We then haggled for a taxi back to Jerusalem. We were wet and tired so we just had some pita and hummus which I guess works for every meal here then went to bed.

Saturday February 14th

I didn't do much of anything today but I guess that is appropriate since it is Shabbat (sabbath). There are still a lot of things open in the Christian and Muslim quarters around the old city but the Jewish quarter is all closed. I slept in until around 10 then me, Lukas and Nick went for a walk to find a good cup of tea. We wanted to have tea on a rooftop Cafe which proved hard to find. We eventually got directed to the Austrian Hospice which had a nice, if overpriced Cafe. Their rooftop was closed for Shabbat but they had some outdoor balconies that were open (don’t ask me why one can be open and the other must be closed, it’s Israel). We enjoyed our overpriced tea with the warm sun shining on us for the first time all week.

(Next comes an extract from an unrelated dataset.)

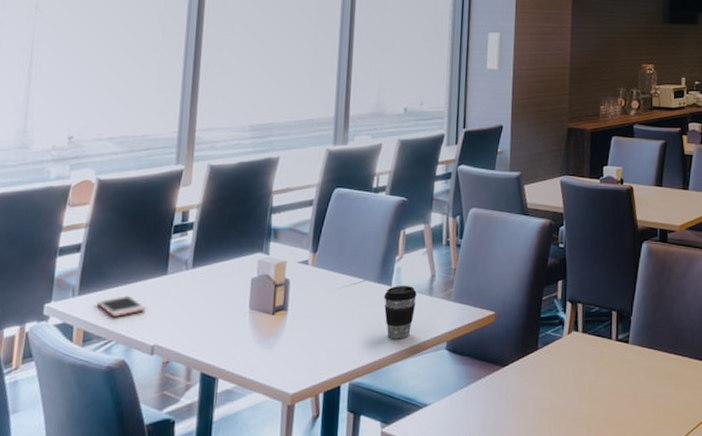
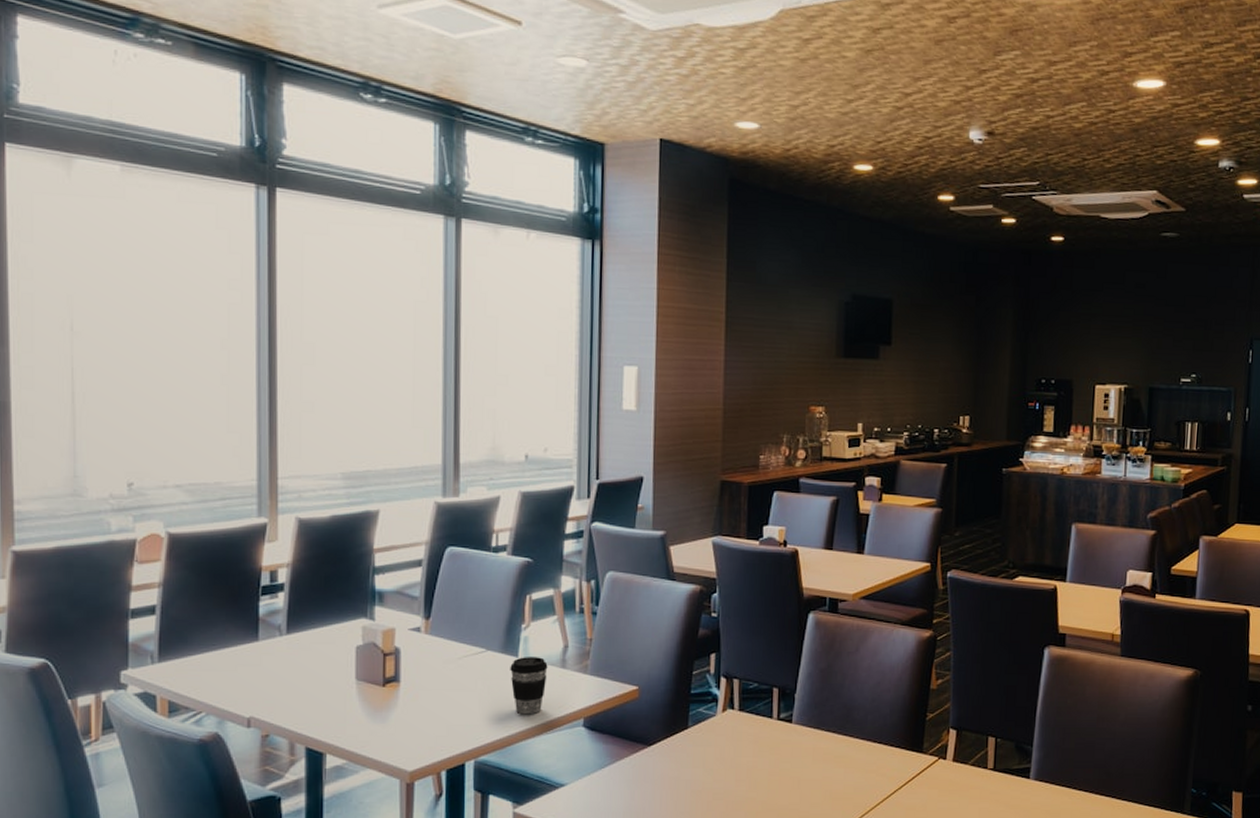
cell phone: present [96,295,147,317] -> none [180,663,239,686]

After this, Nick headed to the Mount of Olives while me and Lukas headed back to the hostel for lunch. Lukas cooked a nice spaghetti with ham and tomato sauce (German’s know what a real meal is). Then Lukas also headed to the Mount of Olives while I just relaxed at the hostel. I did some research on the West Bank as me and Nick intend to travel there tomorrow. Nick met a Samaritan woman in Tel Aviv and he said he was interested in learning more about Samaritans so she got him in touch with her son who has a friend in a Samaritan village near Nablus in the West Bank. This friend offered to host Nick for a night and he invited me to join him so we are going tomorrow! We originally looked at renting a car and I checked out some rental companies in east Jerusalem which insure the West Bank (Jewish companies don’t allow you to drive in Palestinian territory) but then we decided to take the bus instead which was much cheaper and probably safer.

Later in the day we all met up for some falafels at a restaurant near the hostel and also scored some free pizza that an American family had left behind (yeah, I’m cheap). There we got talking to a Christian Israeli who was a historian and we got an insiders perspective on the Israel/Palestine conflict. It certainly is a complicated one. We then went back to the hostel and crashed fairly early. Big day tomorrow!